I am a Physician Assistant currently working as the Clinical Coordinator of the Piedmont Brain Tumor Center at Piedmont Hospital. This is my blog.
When I attended undergraduate school at UNC-Chapel Hill, I planned to major in journalism, but I found myself following a different path. Instead, I became a radiologic technologist and began my career at Wake Memorial Hospital in Raleigh, N.C. (now called Wake Medical Center). I was assigned to the neurology area and I spent much of my day working with neurosurgeons and a neurologist. I later found out that I was placed in that area because I was the only person that didn’t refuse to work with these doctors ( makes you wonder why, doesn’t it?). It is there that my love for the brain was born. After a trip to Miami, I was driving back to Raleigh and spent the night in Atlanta. It was love at first sight. I saw a hospital sign on I85 N, went in, applied for a job and took it when offered. That first job was at Georgia Baptist Hospital (now Atlanta Medical Center). Several jobs later, in 1987, I took a job at Piedmont Hospital. After several years I was promoted to the position of the Assistant Director of the Radiology Department. Although I enjoyed that job, I felt that something was missing for me. I wanted to have more involvement in patient care but knew that I didn’t want to be a nurse. There were not many physician assistants at Piedmont at that time, but as I followed them around and talked to them about what they did, I knew that being a PA would give me the opportunity to care for patients that I craved. After applying at a number of programs around the country, I chose Wake Forest University and in 1995 I graduated from The Bowman Gray School of Medicine Physician Assistant Program. I packed my bags, my 2 cats and moved back to Atlanta.
My 1st job as a PA was in the Emergency Department at Piedmont Hospital and I have been at Piedmont Hospital ever since. I have held positions in Cardiology, Interventional Radiology, Neurosurgery, Critical Care and Surgical Oncology. Each job job has been exciting and challenging and has given me the opportunity to build a solid clinical foundation. The 7 years I spent in neurosurgery and surgical oncology have prepared me for my current position.
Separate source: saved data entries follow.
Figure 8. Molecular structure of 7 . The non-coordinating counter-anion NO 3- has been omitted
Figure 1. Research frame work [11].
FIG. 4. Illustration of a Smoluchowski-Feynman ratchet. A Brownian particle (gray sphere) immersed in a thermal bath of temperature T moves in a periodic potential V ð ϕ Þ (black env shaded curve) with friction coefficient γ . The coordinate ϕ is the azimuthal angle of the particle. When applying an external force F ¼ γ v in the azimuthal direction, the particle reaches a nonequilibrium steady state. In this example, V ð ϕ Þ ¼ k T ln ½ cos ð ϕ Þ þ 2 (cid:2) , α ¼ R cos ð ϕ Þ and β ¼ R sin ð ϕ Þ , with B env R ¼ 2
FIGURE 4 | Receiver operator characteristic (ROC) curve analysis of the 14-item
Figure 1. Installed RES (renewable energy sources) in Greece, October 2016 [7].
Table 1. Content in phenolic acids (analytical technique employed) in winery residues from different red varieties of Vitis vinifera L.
My goal is to ensure that each patient and each patient’s family understand the complexities of being diagnosed with a brain tumor. It is not just a physical diagnosis but a diagnosis that affects the emotional and spiritual part of each person’s life. To help them cope with the diagnosis, it is important to develop an interactive relationship between the health care providers, the patient and the patient’s caregivers. An environment of openness, caring and exchange needs to exist and by using a team approach, this can be accomplished. A brain tumor is not just an individual disease, but a disease that is shared by everyone that is involved with the patient.
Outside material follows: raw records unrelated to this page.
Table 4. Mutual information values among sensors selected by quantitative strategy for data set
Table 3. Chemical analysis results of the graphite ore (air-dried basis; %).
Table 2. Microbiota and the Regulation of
There will be posts 3-4 times per week. Monday’s post is Medical Myths Monday. The Friday post will be a more personal post called Friday’s with Freda. The other posts will center on all aspects of brain tumors.
Join me in discovering my passion for medicine, life and brain tumors.
I have no financial relationships with any company and the content of my blog does not necessarily reflect the view point of Piedmont Health Care System. Information posted should not take the place of a discussion with your private physician.